I started writing this post at 3:24 am due to a lack of sleep and a billion and five things running through my mind! Needless to say the following day was a killer 🙁
I find it very difficult to explain how I feel being pregnant for a second time. Both my pregnancies have been pretty much the same but so different – if that is even possible!
I’m not sure whether it is my mind set this time or the fact I kind of have an idea about what to expect but I feel more confident in myself. I hid my bump anyway I could in my first pregnancy, whether that be with a scarf or a baggy top, but this time I have enjoyed dressing my bump! Obviously I still have those days where I have absolutely nothing to wear and dream of a skinny non-pregnant body but I know how lucky I am to be pregnant for a second time.
This time around I haven’t minded people touching my bump as much. I remember totally clamming up if anyone so much as brushed past my bump but I can kind of tolerate it now. Again maybe because I am feeling more confident. Just for the record I do not allow any old person to touch my belly 😉
I have just generally felt stronger compared to last time especially when it comes to other people and their feelings. I have been selfish and I’m totally ok with that. I spent too much time worrying about how things would affect others that I didn’t really think about myself and my needs so this time it is all about me and of course Little!

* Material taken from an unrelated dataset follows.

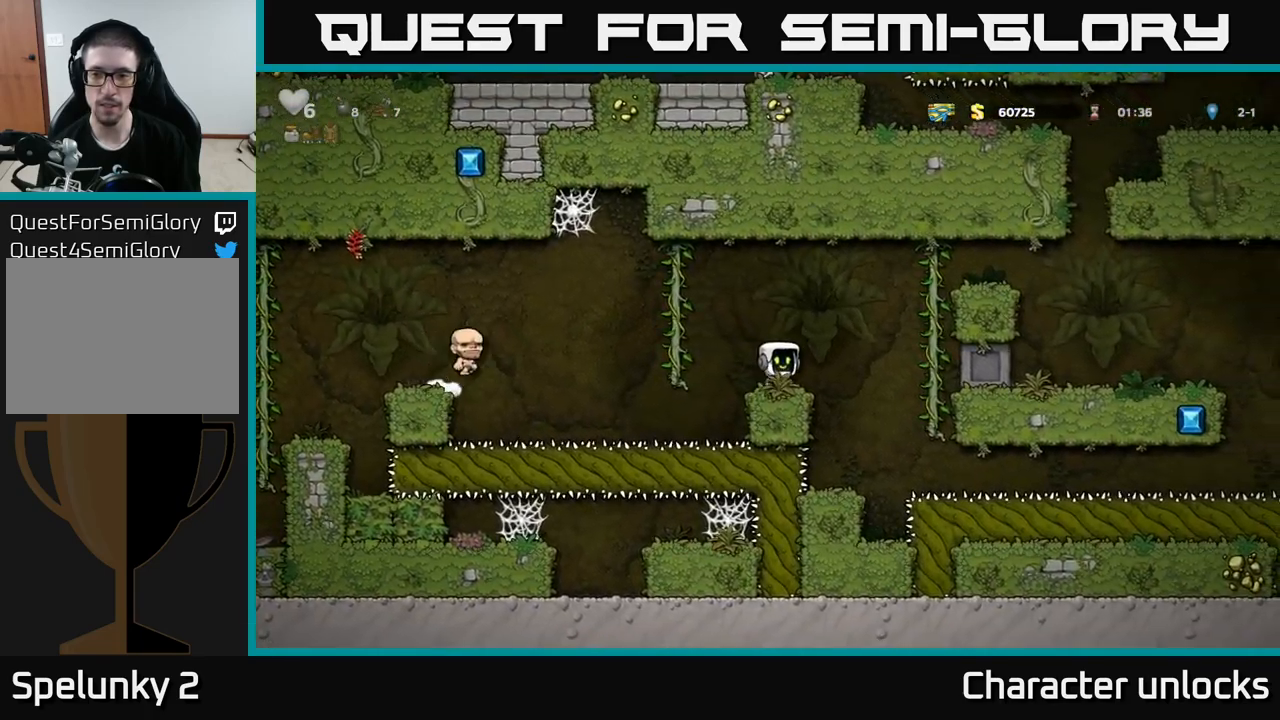
{"buttons": ["DPAD_RIGHT"], "left_stick": "center", "events": [[100, "DPAD_UP", "down"], [117, "DPAD_RIGHT", "up"], [133, "A", "up"], [217, "DPAD_RIGHT", "down"], [250, "A", "down"], [250, "DPAD_UP", "up"], [400, "A", "up"]]}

However the back pain I am experiencing is 1000x worse second time around and I physically don’t feel as strong as I do mentally! I’m not sure whether it is in fact SPD or something else but all I know is it is so much harder to deal with with a toddler in tow!
All in all I quite enjoy being pregnant but it is so much harder with a toddler to also care for. So if this isn’t my last it definitely is until school age 😉
Do you have any advice to help me survive the final weeks?